ZOS's actual answer was in regards to the upper limits of 700/10/etc. for the various furnishing types, especially for older consoles that are usually more limited than PCs.
BUT even if that's the case, surely they could introduce something to increase limits in smaller houses like your examples? I'd love to increase Sleek Creek by even 50 slots.
Besides possible issues of too many items in close proximity, and without having seen the back end functionality, it's true that the limits for smaller homes appears to be arbitrary. Marketing, not technical limitations. I have a hard time believing even the items-in-proximity issue given how detailed some of the in-game environments are. I'm envious when I go to a delve and see all this wonderful, illustrative clutter, that's basically impossible unless you only build in a small area of a large high-limit home and don't spend too many slots closing off the rest.
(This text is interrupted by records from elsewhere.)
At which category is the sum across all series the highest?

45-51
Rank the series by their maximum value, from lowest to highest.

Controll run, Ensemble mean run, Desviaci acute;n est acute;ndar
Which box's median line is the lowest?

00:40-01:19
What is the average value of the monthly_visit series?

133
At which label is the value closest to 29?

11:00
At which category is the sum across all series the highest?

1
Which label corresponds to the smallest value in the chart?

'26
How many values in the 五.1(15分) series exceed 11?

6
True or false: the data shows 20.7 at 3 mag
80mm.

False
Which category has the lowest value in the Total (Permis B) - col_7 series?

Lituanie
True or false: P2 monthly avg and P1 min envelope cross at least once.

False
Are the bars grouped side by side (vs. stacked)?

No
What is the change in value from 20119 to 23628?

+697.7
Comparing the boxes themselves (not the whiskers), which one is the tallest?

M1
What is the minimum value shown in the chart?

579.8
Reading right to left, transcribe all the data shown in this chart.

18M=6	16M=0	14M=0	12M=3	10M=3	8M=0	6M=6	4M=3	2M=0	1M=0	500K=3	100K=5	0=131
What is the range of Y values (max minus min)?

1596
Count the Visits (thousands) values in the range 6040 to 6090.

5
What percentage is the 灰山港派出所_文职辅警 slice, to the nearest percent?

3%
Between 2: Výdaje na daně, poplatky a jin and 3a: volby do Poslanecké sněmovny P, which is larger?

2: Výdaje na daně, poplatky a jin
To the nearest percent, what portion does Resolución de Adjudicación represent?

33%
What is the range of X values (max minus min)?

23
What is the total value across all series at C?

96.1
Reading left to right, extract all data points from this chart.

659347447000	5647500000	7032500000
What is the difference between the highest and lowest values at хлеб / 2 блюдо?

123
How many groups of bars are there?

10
An additional solution could be slot swapping:
I'm so frustrated by one of the largest manor homes right now. I did a lot of custom landscaping and building, but not as much as I wanted for actual storytelling details because I had to use a lot of slots and large items to hide parts of the base lot. It would help so much if I could just trade 10-20 of the Collectible trophy/bust slots for Traditional.
Something needs to be done about special collectibles. We have so many pets, mounts, services and houseguests and the limit is so restraining. Once in a while I’d like to buy a houseguest but then remember it wouldn’t be an addition to my home but would make me sacrifice something to use it. So I pass. Wanting just the services in your home means you lose a lot of more personal customization since those alone take up half the spots.
If console can't support 2k traditional furnishings per home, why don't they give it to PC players?
Console can stay with 700 furnishing item limit.
We don't have cross-play anyway.
Also, I can't understand why a home as large as Antiquarian isn't 700 slots. How was it decided that Antiquarian can't handle the extra 100 slots?
Transparency with how these decisions are made would go a long way.